- What to produce:
Rewrite the data below, replacing "inspecting surveyor" with "site inspector" wherever it occurs and keeping everything else the same. Leave the pictures out of your version.

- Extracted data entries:
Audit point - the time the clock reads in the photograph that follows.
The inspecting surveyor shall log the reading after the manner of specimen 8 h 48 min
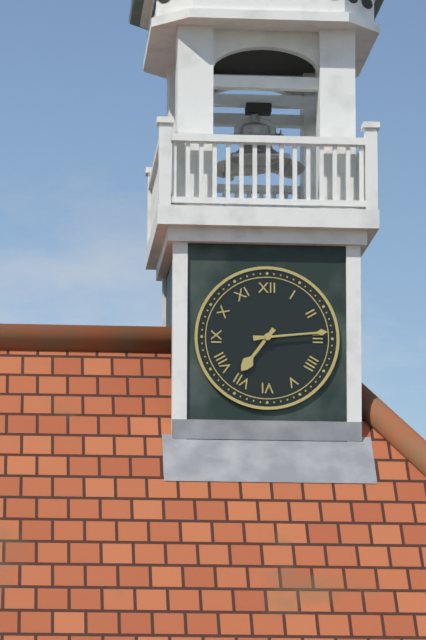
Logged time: 7 h 14 min
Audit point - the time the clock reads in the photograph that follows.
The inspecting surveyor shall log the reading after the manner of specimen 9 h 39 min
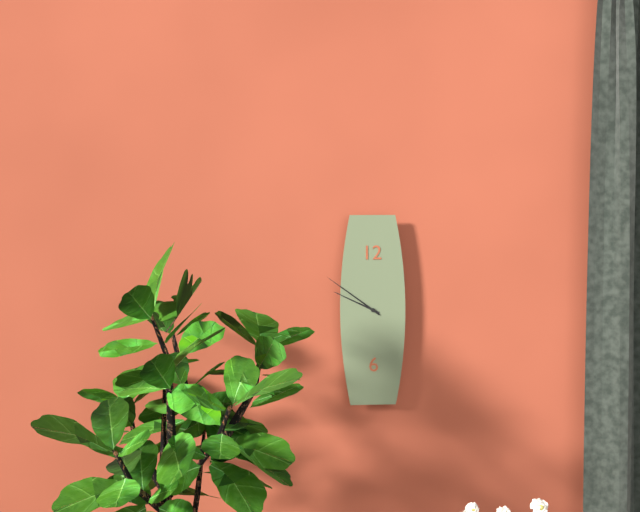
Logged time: 9 h 51 min
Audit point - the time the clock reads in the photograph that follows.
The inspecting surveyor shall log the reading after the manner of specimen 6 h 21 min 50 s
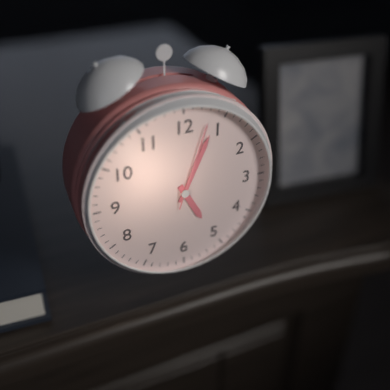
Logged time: 5 h 04 min 03 s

- Answer to the task:
Audit point - the time the clock reads in the photograph that follows.
The site inspector shall log the reading after the manner of specimen 8 h 48 min
Logged time: 7 h 14 min
Audit point - the time the clock reads in the photograph that follows.
The site inspector shall log the reading after the manner of specimen 9 h 39 min
Logged time: 9 h 51 min
Audit point - the time the clock reads in the photograph that follows.
The site inspector shall log the reading after the manner of specimen 6 h 21 min 50 s
Logged time: 5 h 04 min 03 s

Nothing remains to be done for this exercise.